CSIR fingerprint scanner can give police a leg up
Groundbreaking CSIR’s technology creates a 3D reconstruction of deeper layers of skin to reduce the effect of smudging, writes Sarah Wild
At the continent’s largest research council, scientists have turned an office into a crime scene. Rethabile Khutlang, a Council for Scientific and Industrial Research (CSIR) biometric research engineer, is quick to reassure that it is not an actual crime scene.
They are performing a trial on their new technology — a three-dimensional fingerprint scanner that Khutlang hopes will find its way into the South African Police Service (SAPS) to help in identifying criminals.
"A crime scene is not a sterile lab … so we placed fingerprints all over the office on different substrates, and the idea was that these fingerprints were left by the burglar," he explains.
The police use fingerprints, DNA and dental imprints to identify people, but criminals are more likely to leave a fingerprint than a bite mark.
The first fingerprint was used to identify — and convict — a murderer in 1902. But even though the technology has been available for more than a century, it still has drawbacks.

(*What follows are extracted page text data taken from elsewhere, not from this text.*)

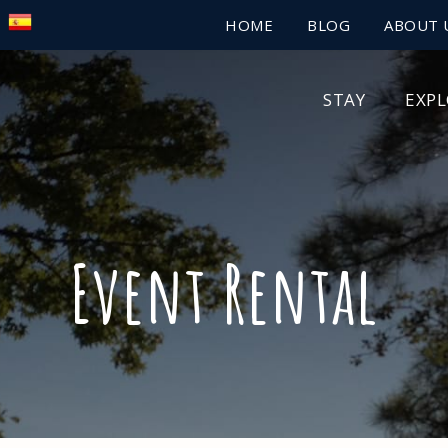
HOME
BLOG
ABOUT 
STAY
EXP
Event Rental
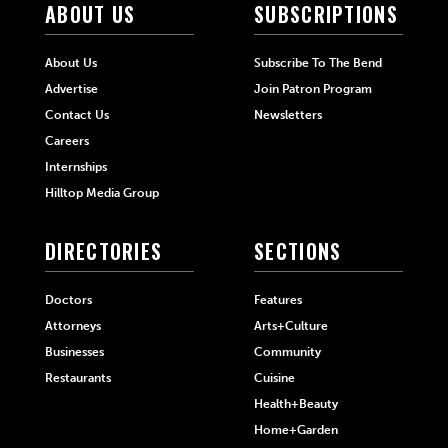
ABOUT US
SUBSCRIPTIONS
About Us
Subscribe To The Bend
Advertise
Join Patron Program
Contact Us
Newsletters
Careers
Internships
Hilltop Media Group
DIRECTORIES
SECTIONS
Doctors
Features
Attorneys
Arts+Culture
Businesses
Community
Restaurants
Cuisine
Health+Beauty
Home+Garden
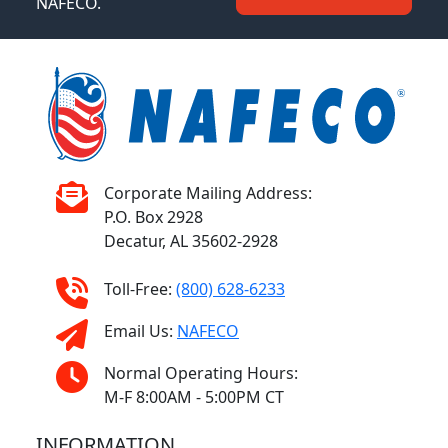
NAFECO.
Corporate Mailing Address:
P.O. Box 2928
Decatur, AL 35602-2928
Toll-Free:
(800) 628-6233
Email Us:
NAFECO
Normal Operating Hours:
M-F 8:00AM - 5:00PM CT
INFORMATION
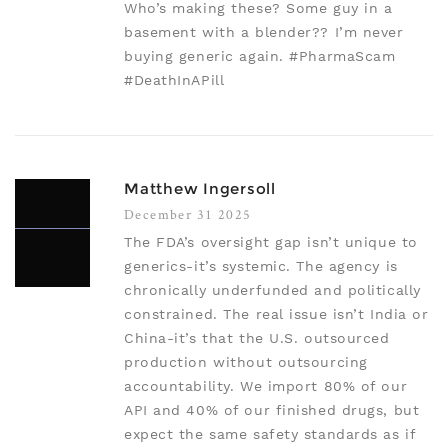
Who’s making these? Some guy in a
basement with a blender?? I’m never
buying generic again. #PharmaScam
#DeathInAPill
Matthew Ingersoll
December 31 2025
The FDA’s oversight gap isn’t unique to
generics-it’s systemic. The agency is
chronically underfunded and politically
constrained. The real issue isn’t India or
China-it’s that the U.S. outsourced
production without outsourcing
accountability. We import 80% of our
API and 40% of our finished drugs, but
expect the same safety standards as if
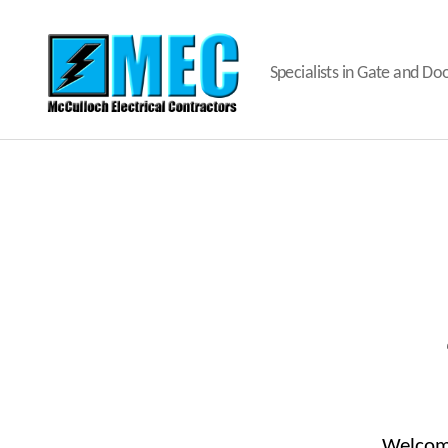
Specialists in Gate and D
MEC
Gates
and
Doors
Welcome 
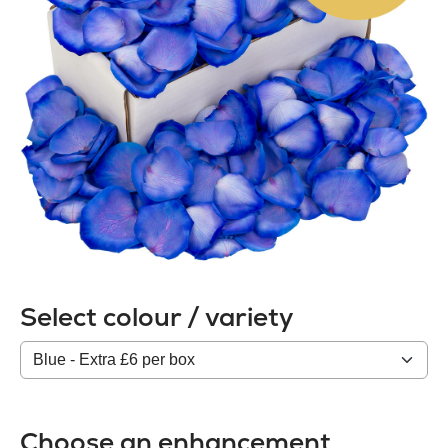
Select colour / variety
Colour
/
variety
Choose an enhancement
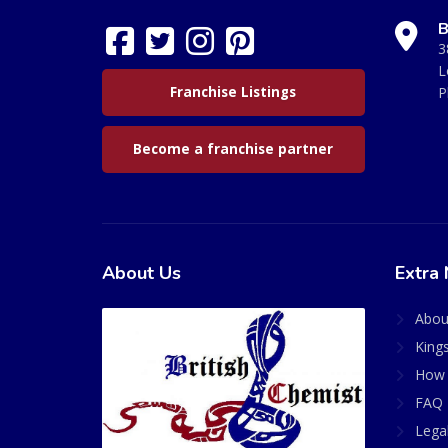
B
3
L
Franchise Listings
P
Become a franchise partner
About Us
Extra 
Abou
King
How 
FAQ 
Lega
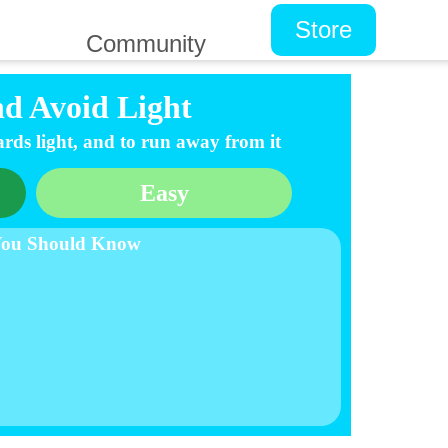
Store
Community
nd Avoid Light
rds light, and to run away from it
Easy
You Should Know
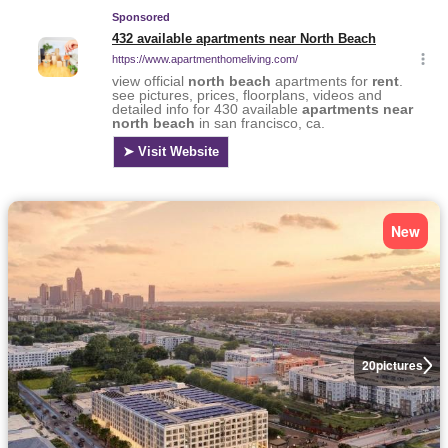
New
20
pictures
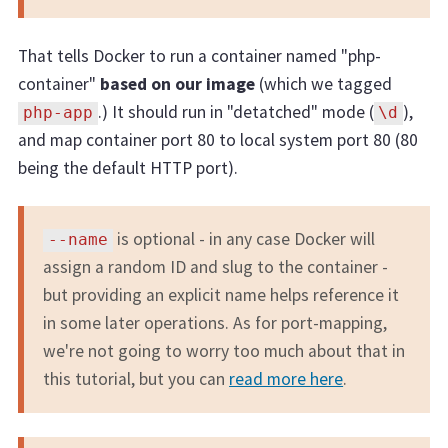
That tells Docker to run a container named "php-
container"
based on our image
(which we tagged
.) It should run in "detatched" mode (
),
php-app
\d
and map container port 80 to local system port 80 (80
being the default HTTP port).
is optional - in any case Docker will
--name
assign a random ID and slug to the container -
but providing an explicit name helps reference it
in some later operations. As for port-mapping,
we're not going to worry too much about that in
this tutorial, but you can
read more here
.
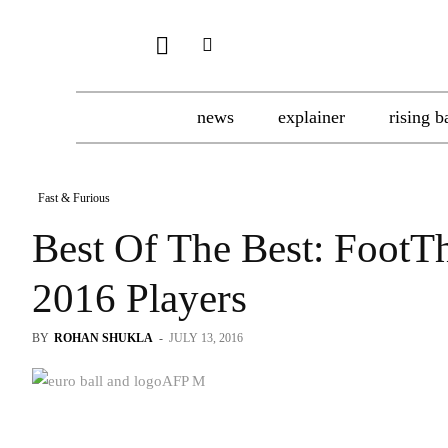
news
explainer
rising b
Fast & Furious
Best Of The Best: FootT
2016 Players
BY
ROHAN SHUKLA
-
JULY 13, 2016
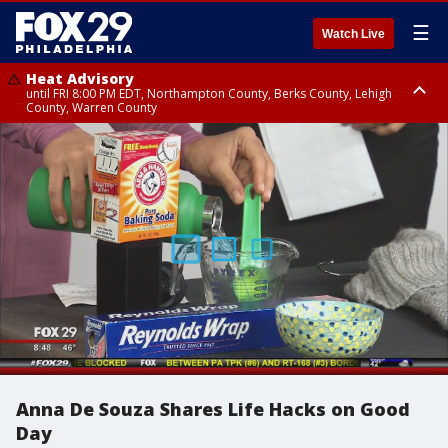
☰
Watch Live
Heat Advisory
until FRI 8:00 PM EDT, Northampton County, Berks County, Lehigh
County, Warren County
Heat Advisory
until SAT 8:00 PM EDT, Eastern Chester County, Western Chester County,
Eastern Montgomery County, Upper Bucks County, Philadelphia County,
Western Montgomery County, Delaware County, Lower Bucks County,
Somerset County, Southeastern Burlington County, Hunterdon County,
Camden County, Gloucester County, Northwestern Burlington County,
Mercer County, Ocean County, New Castle County
Anna De Souza Shares Life Hacks on Good
Day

Every person has a unique fingerprint. It is a pattern of friction ridges that is difficult to change and alters little with age. Glands in the skin secrete oil and perspiration, and this leaves an impression on surfaces in what are called "chance impressions" or "latent fingerprints". But distortion is a problem when trying to determine if a fingerprint belongs to someone.
There is smudging when a person touches a surface, and deformations occur when something that is three-dimensional (such as a fingerprint’s ridges and whorls) is transformed into two dimensions (such as a print left on a marble or glass surface).

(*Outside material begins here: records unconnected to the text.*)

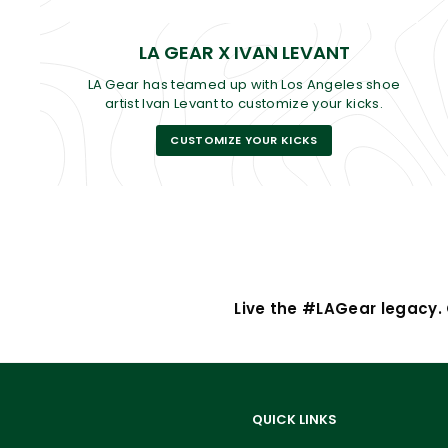
LA GEAR X IVAN LEVANT
LA Gear has teamed up with Los Angeles shoe
artist Ivan Levant to customize your kicks.
CUSTOMIZE YOUR KICKS
Live the #LAGear legacy. G
QUICK LINKS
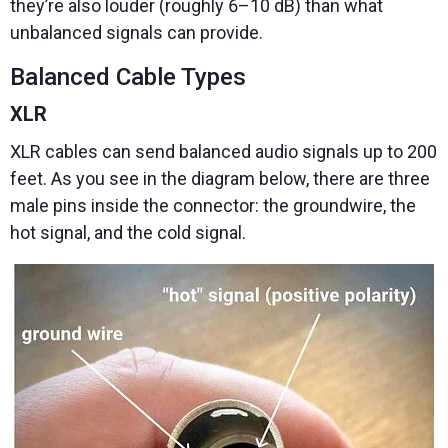
they’re also louder (roughly 6–10 dB) than what
unbalanced signals can provide.
Balanced Cable Types
XLR
XLR cables can send balanced audio signals up to 200
feet. As you see in the diagram below, there are three
male pins inside the connector: the groundwire, the
hot signal, and the cold signal.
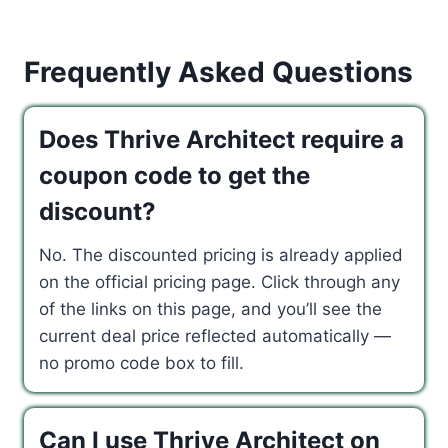
Frequently Asked Questions
Does Thrive Architect require a
coupon code to get the
discount?
No. The discounted pricing is already applied
on the official pricing page. Click through any
of the links on this page, and you’ll see the
current deal price reflected automatically —
no promo code box to fill.
Can I use Thrive Architect on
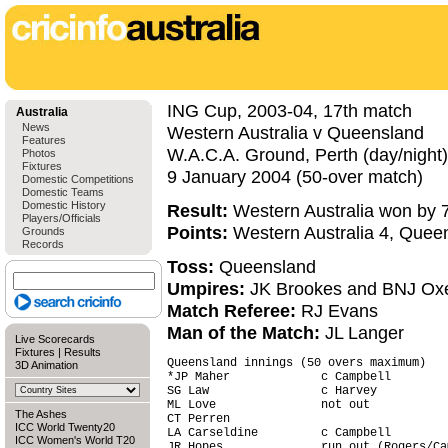
ING Cup, 2003-04, 17th match
Australia
News
Western Australia v Queensland
Features
W.A.C.A. Ground, Perth (day/night)
Photos
Fixtures
9 January 2004 (50-over match)
Domestic Competitions
Domestic Teams
Domestic History
Result:
Western Australia won by 7
Players/Officials
Points:
Western Australia 4, Quee
Grounds
Records
Toss:
Queensland
Umpires:
JK Brookes and BNJ Ox
Match Referee:
RJ Evans
Man of the Match:
JL Langer
Live Scorecards
Fixtures
|
Results
Queensland innings (50 overs maximum)   
3D Animation
*JP Maher             c Campbell        
SG Law                c Harvey          
ML Love               not out           
The Ashes
CT Perren                               
ICC World Twenty20
LA Carseldine         c Campbell        
ICC Women's World T20
JR Hopes              run out (Rogers/Ca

The CSIR’s technology determines the "internal" fingerprint, using light to make a 3D reconstruction that captures details on deeper layers of skin. Known as optical coherence tomography, or optical ultrasound, the technique is used by researchers to create sub-surface images.
"The light source of the optical coherence tomography does not destroy DNA when extracting the latent fingerprints," says Ann Singh, a laser scientist at the council involved in the project.

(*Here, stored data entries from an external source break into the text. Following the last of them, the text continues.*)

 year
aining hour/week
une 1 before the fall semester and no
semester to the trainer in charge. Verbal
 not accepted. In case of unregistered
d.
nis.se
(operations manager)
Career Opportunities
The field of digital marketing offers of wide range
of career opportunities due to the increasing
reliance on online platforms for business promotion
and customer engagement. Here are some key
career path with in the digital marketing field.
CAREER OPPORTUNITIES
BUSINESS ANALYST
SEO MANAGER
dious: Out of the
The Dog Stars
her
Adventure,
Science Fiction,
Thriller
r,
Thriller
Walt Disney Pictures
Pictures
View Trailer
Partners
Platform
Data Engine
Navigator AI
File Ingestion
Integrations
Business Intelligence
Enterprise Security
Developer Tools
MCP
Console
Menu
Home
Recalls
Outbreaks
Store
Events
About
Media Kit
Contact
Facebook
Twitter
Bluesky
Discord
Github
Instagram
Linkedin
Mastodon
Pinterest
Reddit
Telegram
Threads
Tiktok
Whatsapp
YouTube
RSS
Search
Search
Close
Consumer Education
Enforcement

"The differentiating factor of our technology is that the CSIR team has enabled higher-resolution fingerprint acquisition…. The result is a significantly more accurate and tamper-proof fingerprint representation."
There is more to a fingerprint than the ridges visible to the naked eye; there are more layers to it under the surface.
In a paper published in the scientific journal Biomedical Optics Express in 2016, French scientists suggested the optical coherence tomography technique would be useful for determining fingerprints.
The internal layer of a fingerprint, which this technology can read because it can see below the immediate surface of a fingertip, is a better identifier and less susceptible to distortion than an external fingerprint
"This internal layer, which we call here the internal fingerprint, serves as a ‘master template’ from which the external fingerprint regrows and is believed to be less affected by the damages sustained on the surface," the authors write.
"Imaging the internal fingerprint can be a more accurate way of fingerprint imaging."
The internal layer of a fingerprint, which this technology can read because it can see below the immediate surface of a fingertip, is a better identifier and less susceptible to distortion than an external fingerprint.
The aim is that the police will be able to use this technology to scan areas and lift fingerprints off surfaces without dusting and touching, which damages the integrity of the fingerprints.
But while catching criminals is a major focus of this technology, biometrics are also important for access control — and fingerprinting for access control suffers from many of the same problems as fingerprint lifting for forensics.
"The CSIR optical coherence tomography system is capable of acquiring both external and internal fingerprints," says Luke Darlow, CSIR biometrics and image-processing researcher.
"Combining these allows for a hybrid fingerprint that results in better biometric performance," says Darlow. "The acquisition of such detailed fingerprints means that fake prints can be easily detected."
The French scientists, based at the Langevin Institute in Paris, note that there are "not many different types of sensors on the market that are able to gather information from the inside of a finger". Their interest is more in using the technology to study skin conditions, but in SA, it could offer a way to fight crime and improve the country’s biometric data.
A major benefit of the technology is that fingers do not need to touch a surface, unlike the grimy glass of biometric scanners in home affairs offices and consulates.
"This solves the problem of elastic distortion in conventional ‘slap’-scan fingerprint acquisition devices, which is caused by the pressure of a finger on a surface," says Darlow.
"Since it is contactless, it is also hygienic, and residual fingerprints are not left on a scanner surface. In addition, unlike current technology, it is not influenced by moisture conditions or skin damage," he says.
However, a problem with the technology developed by the CSIR is that the scanner is large — about the height of a full arm — and heavy.
"The next step is to reduce the size of the device to a hand-held system and prepare for commercialisation," according to Delon Mudaly, the centre manager of the CSIR’s National Laser Centre.
The SAPS had not replied to requests for comment at the time of publication.